A sell-out audience greeted Whitland Male Choir’s first Annual Patrons’ Concert since the Covid pandemic caused the cancellation of its 2019 concert.

It has already been a very busy year for the choir which has carried out a remarkable 30 engagements in the last 12 months, including the recording of a new CD which is due for publication in the near future.

The Patrons’ concert is always a highlight of the choir’s year and this year’s event at Ysgol Dyffryn Tâf has been heralded as one of the best ever in its 128-year history.

The choristers and the music team of musical director Hefina Jones, accompanist Owain Lewis and deputy accompanist Heather Jenkins were in top form in an exciting and varied programme - from the gentle thoughtfulness of Davey Davies’ ‘Y Darlun’ with choir soloist Martyn Davies - to the rowdy, crowd-pleasing ‘Sweet Caroline’ and the magnificent hymns ‘Deus Salutis’ and ‘Laudamus’, the latter having its first performance by the choir for many years.

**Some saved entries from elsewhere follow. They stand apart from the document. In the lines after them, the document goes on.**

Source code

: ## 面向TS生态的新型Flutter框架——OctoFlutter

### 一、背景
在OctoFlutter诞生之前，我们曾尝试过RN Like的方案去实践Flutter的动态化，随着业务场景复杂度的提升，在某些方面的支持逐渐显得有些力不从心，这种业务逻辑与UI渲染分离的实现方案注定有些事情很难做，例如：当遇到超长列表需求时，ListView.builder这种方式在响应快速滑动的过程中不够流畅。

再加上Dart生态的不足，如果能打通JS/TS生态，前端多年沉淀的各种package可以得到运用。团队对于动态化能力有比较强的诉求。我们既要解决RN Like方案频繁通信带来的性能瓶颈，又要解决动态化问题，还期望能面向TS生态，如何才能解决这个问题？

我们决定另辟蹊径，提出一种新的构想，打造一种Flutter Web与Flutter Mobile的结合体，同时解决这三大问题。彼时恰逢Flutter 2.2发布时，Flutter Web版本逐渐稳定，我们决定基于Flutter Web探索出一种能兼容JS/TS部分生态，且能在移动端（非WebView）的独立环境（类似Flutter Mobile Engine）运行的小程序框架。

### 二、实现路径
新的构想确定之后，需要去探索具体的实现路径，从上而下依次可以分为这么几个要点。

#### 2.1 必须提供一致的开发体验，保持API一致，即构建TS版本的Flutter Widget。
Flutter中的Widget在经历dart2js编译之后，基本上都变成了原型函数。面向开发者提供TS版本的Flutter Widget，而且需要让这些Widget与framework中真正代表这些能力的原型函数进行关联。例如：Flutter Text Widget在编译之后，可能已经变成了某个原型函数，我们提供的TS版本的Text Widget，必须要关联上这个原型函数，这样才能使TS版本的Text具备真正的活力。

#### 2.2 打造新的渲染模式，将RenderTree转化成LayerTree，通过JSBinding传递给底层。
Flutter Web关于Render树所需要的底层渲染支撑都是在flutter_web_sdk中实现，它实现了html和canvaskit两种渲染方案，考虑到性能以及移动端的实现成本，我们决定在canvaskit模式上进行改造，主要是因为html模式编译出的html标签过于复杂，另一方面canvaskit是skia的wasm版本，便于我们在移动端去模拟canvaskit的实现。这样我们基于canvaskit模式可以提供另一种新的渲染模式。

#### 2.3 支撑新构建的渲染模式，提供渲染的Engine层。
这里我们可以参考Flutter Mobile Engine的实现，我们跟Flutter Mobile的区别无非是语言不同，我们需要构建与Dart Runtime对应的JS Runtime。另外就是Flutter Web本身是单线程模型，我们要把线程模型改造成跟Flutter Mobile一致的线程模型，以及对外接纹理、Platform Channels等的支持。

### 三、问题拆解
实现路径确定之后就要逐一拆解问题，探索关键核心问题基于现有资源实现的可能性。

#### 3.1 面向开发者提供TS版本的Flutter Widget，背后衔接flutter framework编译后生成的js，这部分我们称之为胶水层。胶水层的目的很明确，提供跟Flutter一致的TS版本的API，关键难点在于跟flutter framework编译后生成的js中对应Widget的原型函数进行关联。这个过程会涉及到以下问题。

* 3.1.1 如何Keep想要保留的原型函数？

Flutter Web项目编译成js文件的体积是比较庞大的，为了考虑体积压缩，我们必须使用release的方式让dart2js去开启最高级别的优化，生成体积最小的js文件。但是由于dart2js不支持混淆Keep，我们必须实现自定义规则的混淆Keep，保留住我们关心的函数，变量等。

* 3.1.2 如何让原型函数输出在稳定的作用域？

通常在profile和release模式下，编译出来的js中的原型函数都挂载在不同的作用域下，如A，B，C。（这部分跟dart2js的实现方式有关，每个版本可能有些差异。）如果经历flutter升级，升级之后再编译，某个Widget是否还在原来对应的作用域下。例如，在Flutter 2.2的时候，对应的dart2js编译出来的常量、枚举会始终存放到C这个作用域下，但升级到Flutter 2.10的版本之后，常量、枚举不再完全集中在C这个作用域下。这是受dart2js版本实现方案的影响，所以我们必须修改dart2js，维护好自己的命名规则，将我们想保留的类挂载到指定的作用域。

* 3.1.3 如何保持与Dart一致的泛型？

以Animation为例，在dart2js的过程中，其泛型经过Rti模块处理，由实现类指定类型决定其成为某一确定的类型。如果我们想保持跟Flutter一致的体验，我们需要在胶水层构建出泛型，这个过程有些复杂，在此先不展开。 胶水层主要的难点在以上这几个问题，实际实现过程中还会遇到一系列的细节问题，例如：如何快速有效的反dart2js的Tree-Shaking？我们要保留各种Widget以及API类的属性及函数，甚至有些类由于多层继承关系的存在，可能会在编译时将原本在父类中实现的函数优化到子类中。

The unaccompanied ‘Ar lan y môr’ provided an elegant contrast to the jazzy spiritual ‘Every time I feel the spirit’, the Latin hymn ‘Benedictus’ and the popular version of Elvis Presley’s ‘Can’t help falling in love’.

The choir coped admirably with the complex and challenging demands of the programme and received loud and enthusiastic applause.

At a time when, sadly, a number of choirs are struggling for numbers, Whitland has been fortunate in recruiting six new members in the last year, two of whom are 18-year-olds and there were just under 50 choristers on stage.

A youthful member of the bass section of the choir, Owain Jenkins is rapidly making a name for himself as a soloist and his rendition of ‘Asleep in the deep’ was one of the highlights of the evening.

The young brother and sister duo, Talfan and Siriol Jenkins brought a different tone to the concert with their superb saxophone and piano jazz.

Both former pupils of Ysgol y Preseli, they are now completing their studies in London. Pianist Siriol, after graduating from Oxford University has recently been awarded a Masters degree in jazz and her brother Talfan is in the final year of his BA degree.

They provided a stylish programme of jazz classics mixed with beautiful examples of their own composition.

National Eisteddfod Blue Riband winner Aled Wyn Davies was the tenor soloist. His day-to-day work is as a farmer but he has sung all over the UK and many other parts of the world.

The audience was thrilled by his fine and powerful performance, culminating in one of Wales’s favourite songs, Robat Arwyn’s ‘Anfonal Angel’.